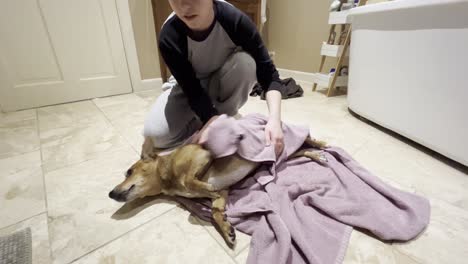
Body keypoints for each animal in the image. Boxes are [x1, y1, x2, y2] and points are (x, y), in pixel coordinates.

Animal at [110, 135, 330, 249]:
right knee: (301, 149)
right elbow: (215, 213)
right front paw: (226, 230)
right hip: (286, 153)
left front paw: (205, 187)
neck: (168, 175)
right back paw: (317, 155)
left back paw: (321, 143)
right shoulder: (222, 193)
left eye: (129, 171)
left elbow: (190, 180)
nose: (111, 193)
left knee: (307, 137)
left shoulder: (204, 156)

-.-.-

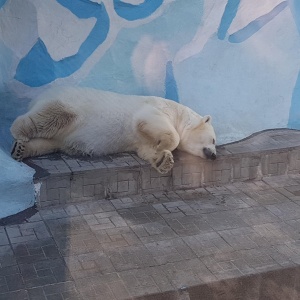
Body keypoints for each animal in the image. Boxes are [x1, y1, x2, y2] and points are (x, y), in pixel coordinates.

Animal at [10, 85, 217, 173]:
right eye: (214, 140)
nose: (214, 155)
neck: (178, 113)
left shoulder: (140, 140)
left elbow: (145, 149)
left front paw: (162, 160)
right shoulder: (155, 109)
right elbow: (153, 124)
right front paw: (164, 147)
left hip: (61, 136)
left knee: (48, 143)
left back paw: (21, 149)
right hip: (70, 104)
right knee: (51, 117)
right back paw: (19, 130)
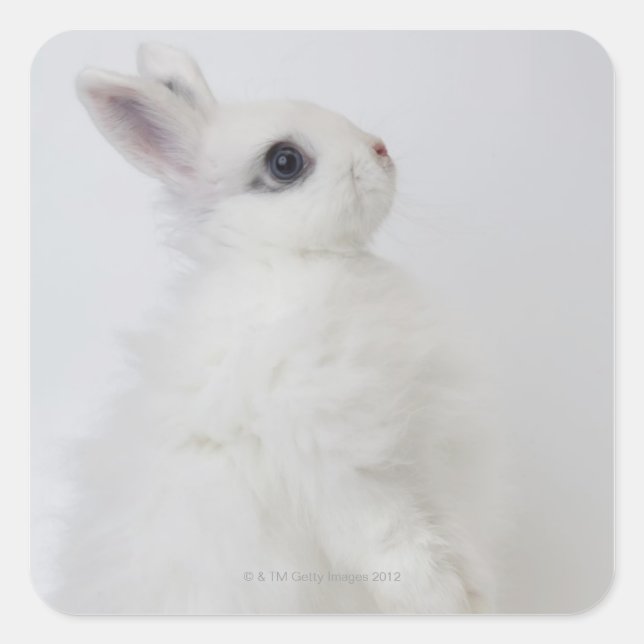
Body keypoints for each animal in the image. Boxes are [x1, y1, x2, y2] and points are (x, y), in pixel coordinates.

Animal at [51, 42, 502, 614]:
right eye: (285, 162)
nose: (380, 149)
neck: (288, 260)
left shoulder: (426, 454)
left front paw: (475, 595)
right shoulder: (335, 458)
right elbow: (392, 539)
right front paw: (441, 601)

-.-.-

◆ Work request ◆
Make a list of all lines in the data that contain "shoulder".

◆ Exercise answer ◆
right shoulder: (222, 193)
left shoulder: (204, 156)
left shoulder: (140, 140)
right shoulder: (155, 109)
left shoulder: (426, 454)
right shoulder: (335, 458)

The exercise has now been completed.